KATMANDU, Nepal -- Jerzy Kukuczka, one of the world's leading mountain climbers, was killed in a climbing accident in the Himalayas, the government of Nepal reported. He was 41.
Kukuczka, a Polish citizen, died in a climbing accident Tuesday on 27,923-foot Lhotse, the fourth highest mountain in the world, the Ministry of Tourism, which regulates climbing in Nepal, said Wednesday.
Lhotse was the scene of Kukuczka's first Himalayan success 10 years ago.
He was only the second climber to conquer all 14 of the world's 8,000-meter peaks, all set in the Himalayas. The first man to scale the 14 was Italy's Reinhold Messner.

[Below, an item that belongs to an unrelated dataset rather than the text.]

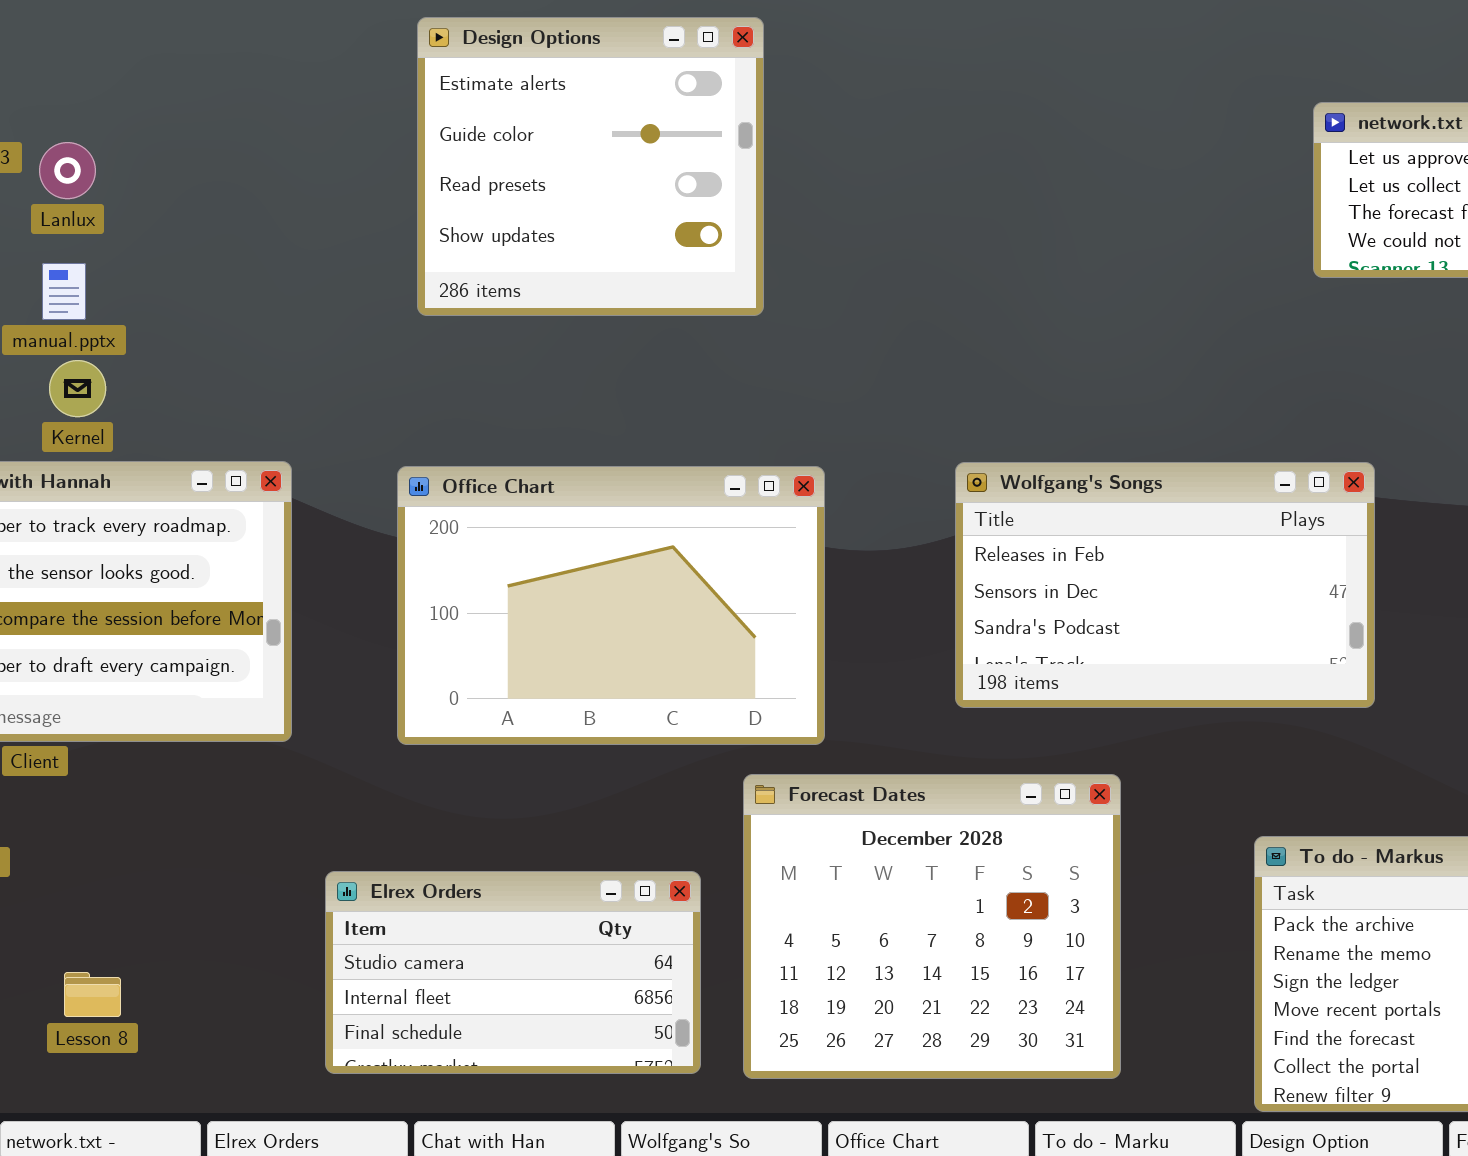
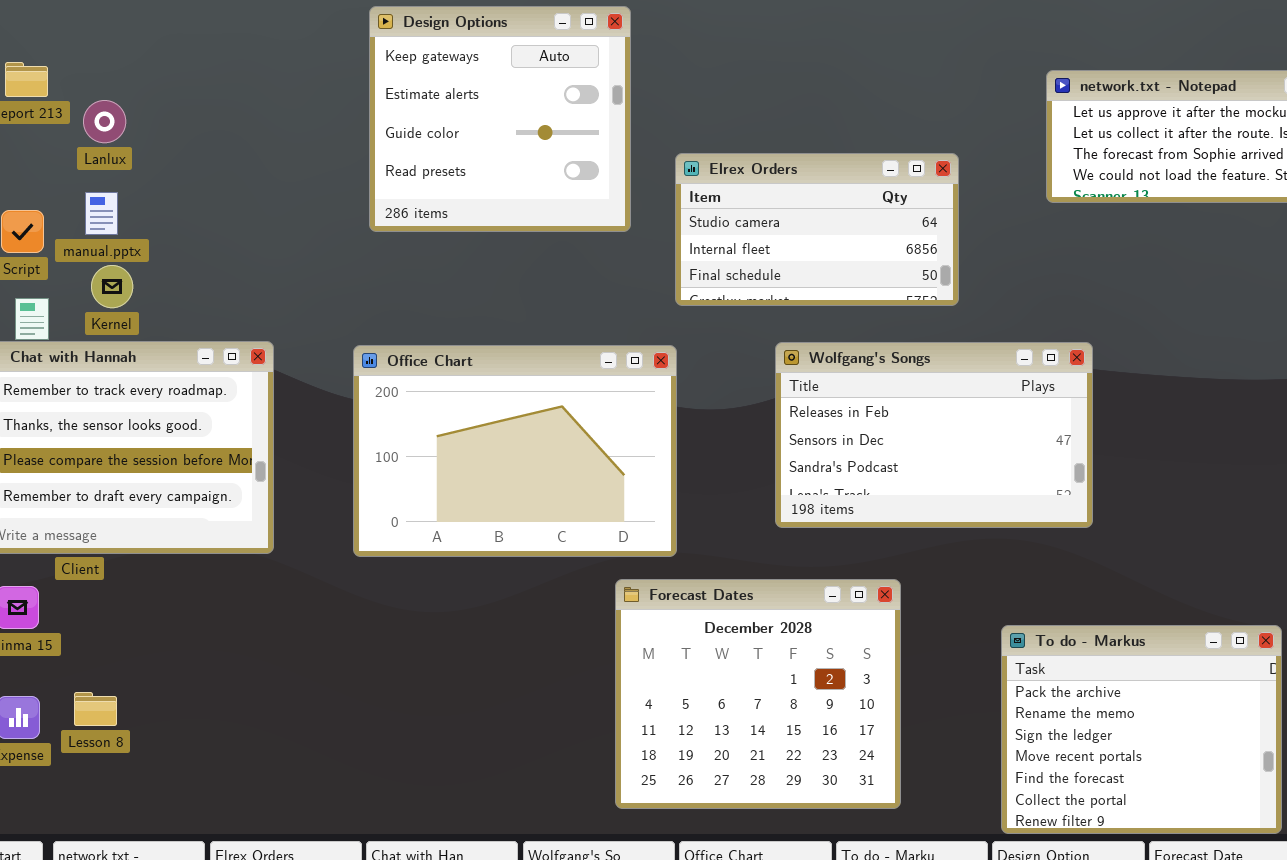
Design Options: [417,17,764,316] -> [369,6,631,232], scrolled up 1 row
Elrex Orders: [325,871,701,1074] -> [675,153,959,306], moved
Lesson 8: [64,972,121,1017] -> [74,692,117,726], moved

Kukuczka and another Polish climber, Ryszard Pawlowski, 39, launched a summit bid on the south face of Lhotse from their bivouac point at 27,231 feet at 8.30 a.m. Tuesday, the ministry said.
The accident occurred near the bivouac point when the pair slipped and their rope broke, it said. Kukuczka plunged to his death but Pawlowski was not injured and returned safely to a lower camp.

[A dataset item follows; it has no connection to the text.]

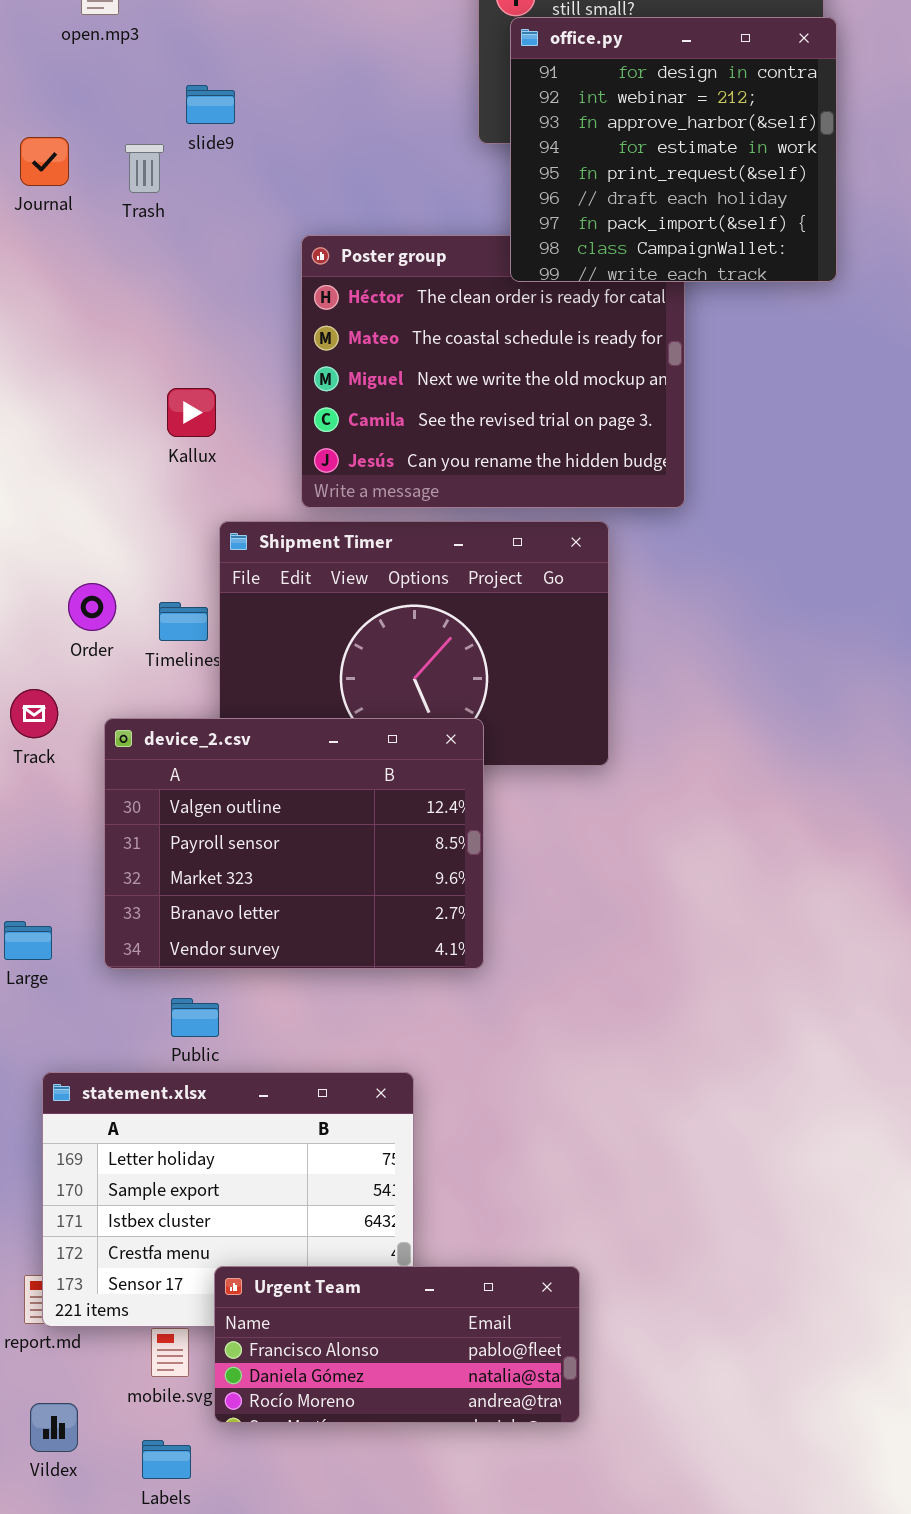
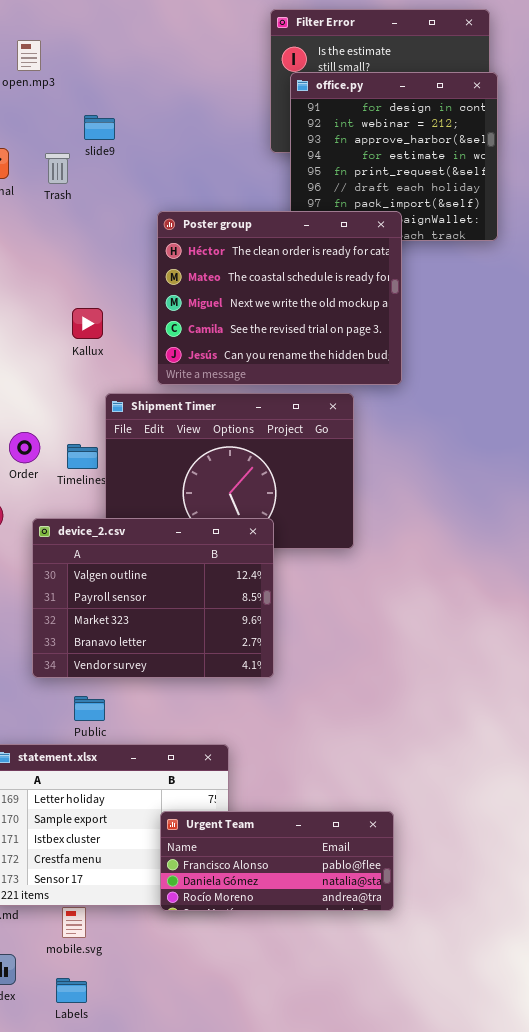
Poster group: [301,235,685,508] -> [157,211,402,385], raised
Urgent Team: [214,1266,580,1423] -> [160,811,394,911], moved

The two were part of a 16-member international expedition led by Kukuczka and comprised mainly of Poles. Surviving members of the expedition will search for Kukuczka's body, the ministry said.

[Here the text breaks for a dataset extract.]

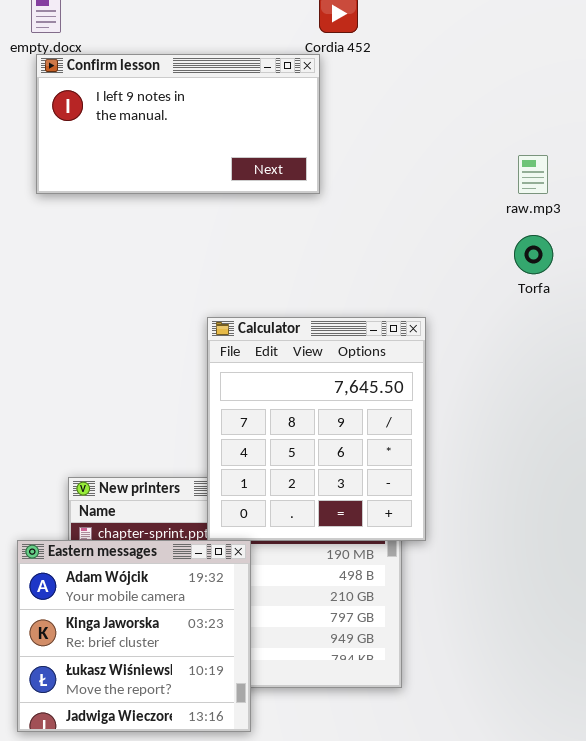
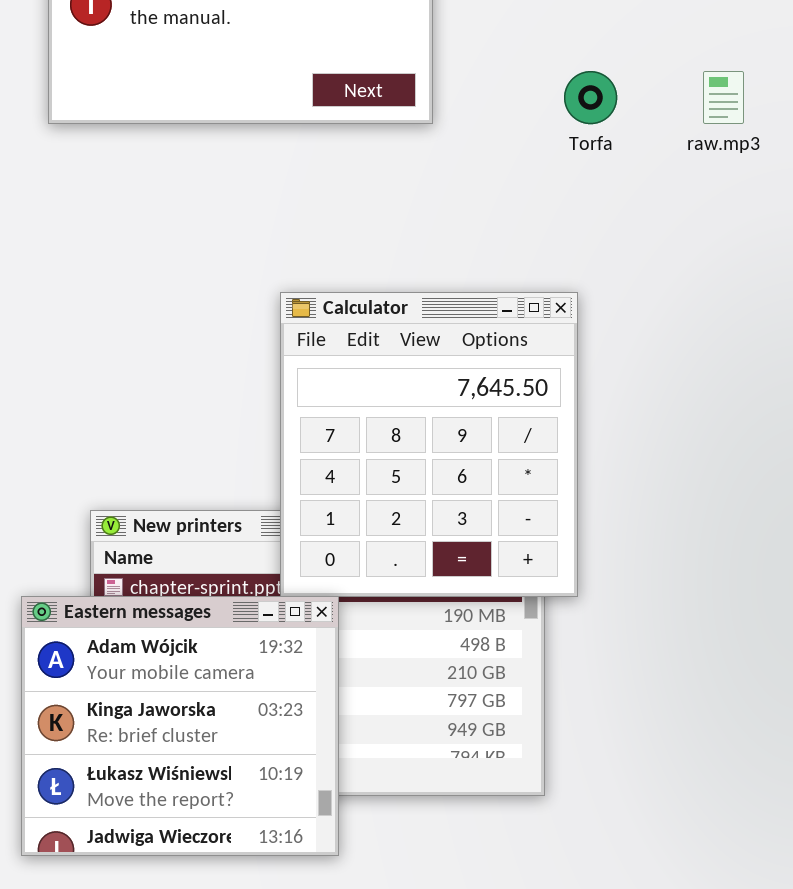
Torfa: [514,235,553,274] -> [564,71,617,124], moved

Kukuczka began his Himalayan climbing career in 1979, when he first scaled Lhotse by an easier route. The next year he climbed 29,029-foot Everest, the world's highest mountain, by way of a new south pillar route.
He completed his sweep of all of the world's 8,000-meter peaks in the winter of 1986-87, but not before Messner finished his grand slam by scaling Manaslu and Lhotse in the autumn of 1986.
Journalists had described the progress of Messner and Kukuczka's climbs as a 'race to complete the grand slam in climbing,' but both said they did not like the description or even the implication they were competing.